FOR IMMEDIATE RELEASE

Newswise — BLOOMINGTON, Ind. -- New research from the Indiana University Kelley School of Business suggests that discrimination based on driver bias remains a major issue for Uber, Lyft and other ridesharing services.

Companies have sought to address the problem by removing information about a rider’s gender and race from ride requests, hoping to eliminate bias when a ride is requested. However, bias is a factor when drivers cancel after a request is accepted.

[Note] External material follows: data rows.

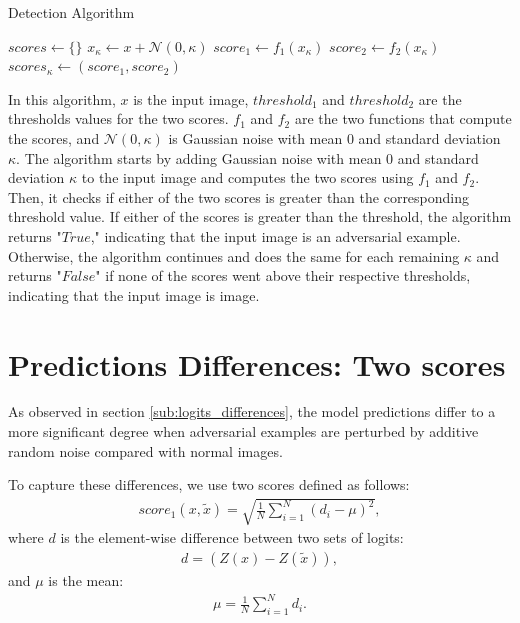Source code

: \begin{algorithm}
    \begin{algorithmic}[1]
        \label{alg:detection}
        \caption{Detection Algorithm}
        \State $scores \gets \{\}$
        \State $x_{\kappa} \gets x + \mathcal{N}(0, \kappa)$
        \State $score_1 \gets f_1(x_{\kappa})$
        \State $score_2 \gets f_2(x_{\kappa})$
        \State $scores_{\kappa} \gets (score_1, score_2)$
        \State {}
        \EndIf
        \EndFor
        \State {}
        \EndProcedure
    \end{algorithmic}
\end{algorithm}

In this algorithm, $x$ is the input image, $threshold_1$ and $threshold_2$ are
the thresholds values for the two scores. $f_1$ and $f_2$ are the two functions
that compute the scores, and $\mathcal{N}(0, \kappa)$ is Gaussian noise with
mean 0 and standard deviation $\kappa$. The algorithm starts by adding Gaussian
noise with mean 0 and standard deviation $\kappa$ to the input image and
computes the two scores using $f_1$ and $f_2$. Then, it checks if either of the
two scores is greater than the corresponding threshold value. If either of the
scores is greater than the threshold, the algorithm returns "$True$," indicating
that the input image is an adversarial example. Otherwise, the algorithm
continues and does the same for each remaining $\kappa$ and returns "$False$"
if none of the scores went above their respective thresholds, indicating that
the input image is image.



\section{Predictions Differences: Two scores}
\label{sub:detection_metrics}
As observed in section \ref{sub:logits_differences}, the model predictions
differ to a more significant degree when adversarial examples are perturbed by
additive random noise compared with normal images.

To capture these differences, we use two scores defined as follows:
\begin{align}
    \label{eq:score1}
    score_{1}{(x,\tilde{x})}=\sqrt{\frac{1}{N}\sum_{i=1}^{N}(d_{i}-\mu)^{2}},
\end{align}
where $d$ is the element-wise difference between two sets of logits:
\begin{align}
    \label{eq:diff}
    d=(Z(x)-Z(\tilde{x})),
\end{align}
and $\mu$ is the mean:
\begin{align}
    \label{eq:mean_mu}
    \mu=\frac{1}{N}\sum_{i=1}^{N}d_{i}.
\end{align}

The study, presented in the London School of Economics Business Review, by Jorge Mejia, an assistant professor of operations and decision sciences at IU’s Kelley School of Business, and Chris Parker, an assistant professor of supply chain and information systems at Penn State University's Smeal College of Business, found that underrepresented minorities are nearly twice as likely to have a ride cancelled by drivers.

Individuals expressing support for gay, lesbian, bisexual and transgendered groups also experienced also significantly higher cancellation rates. Their results are based on 1,600 ride requests on a major ridesharing platform in a North American city. Biases related to gender appear to have been eliminated.

Their research had four main takeaways:

  • Timing of communicating information to service providers must be carefully considered. While the aim is to minimize and eliminate bias, if it does exist, it may be better if the bias occurs earlier in the process (at the ride request stage) rather than later (post-acceptance). Cancelled riders also incur costs related to waiting before the cancellation occurs and the inconvenience of re-requesting a ride. Rider characteristics either need to be fully hidden until the last possible moment for rider and driver to be safely connected, or fully visible from the ride request stage.
  • It is possible that a data-driven solution exists wherein rider characteristics are captured when a driver cancels and is penalized by the platform for biased behavior. One possible way to punish drivers is to move them down the priority list when they exhibit biased cancellation behavior so they have fewer ride requests.
  • Despite public opinion polls indicating that support for the LGBT community is strong, there are still negative associations that can impact supporters. Since ridesharing platforms usually are connected rider’s social media accounts, such as Facebook, their support for a social cause – sometimes seen when a person places a rainbow filter on their profile picture – may affect the quality of the service they receive.
  • They looked at dynamic pricing and if the incentives offered by higher prices can reduce the extent of such bias. Their findings suggest that may be necessary for ridesharing platforms to adopt a dynamic fee structure that incentivizes drivers to accept rides from social groups or in specific areas of cities that are traditionally underserved.

Mejia and Parker believe ridesharing platforms are responsible for addressing driver’s biased behaviors. The algorithms they use to connect riders and drivers should enable them to do so. They conclude: “If a ridesharing company has drivers who consistently favor a certain demographic, to what extent is the platform complicit and potentially legally responsible for the biased behavior … It may be necessary to increase firms’ cost of discrimination. One would expect that, like the drivers with whom they contract, firms would respond to increased costs with better policies and monitoring of biased behavior.”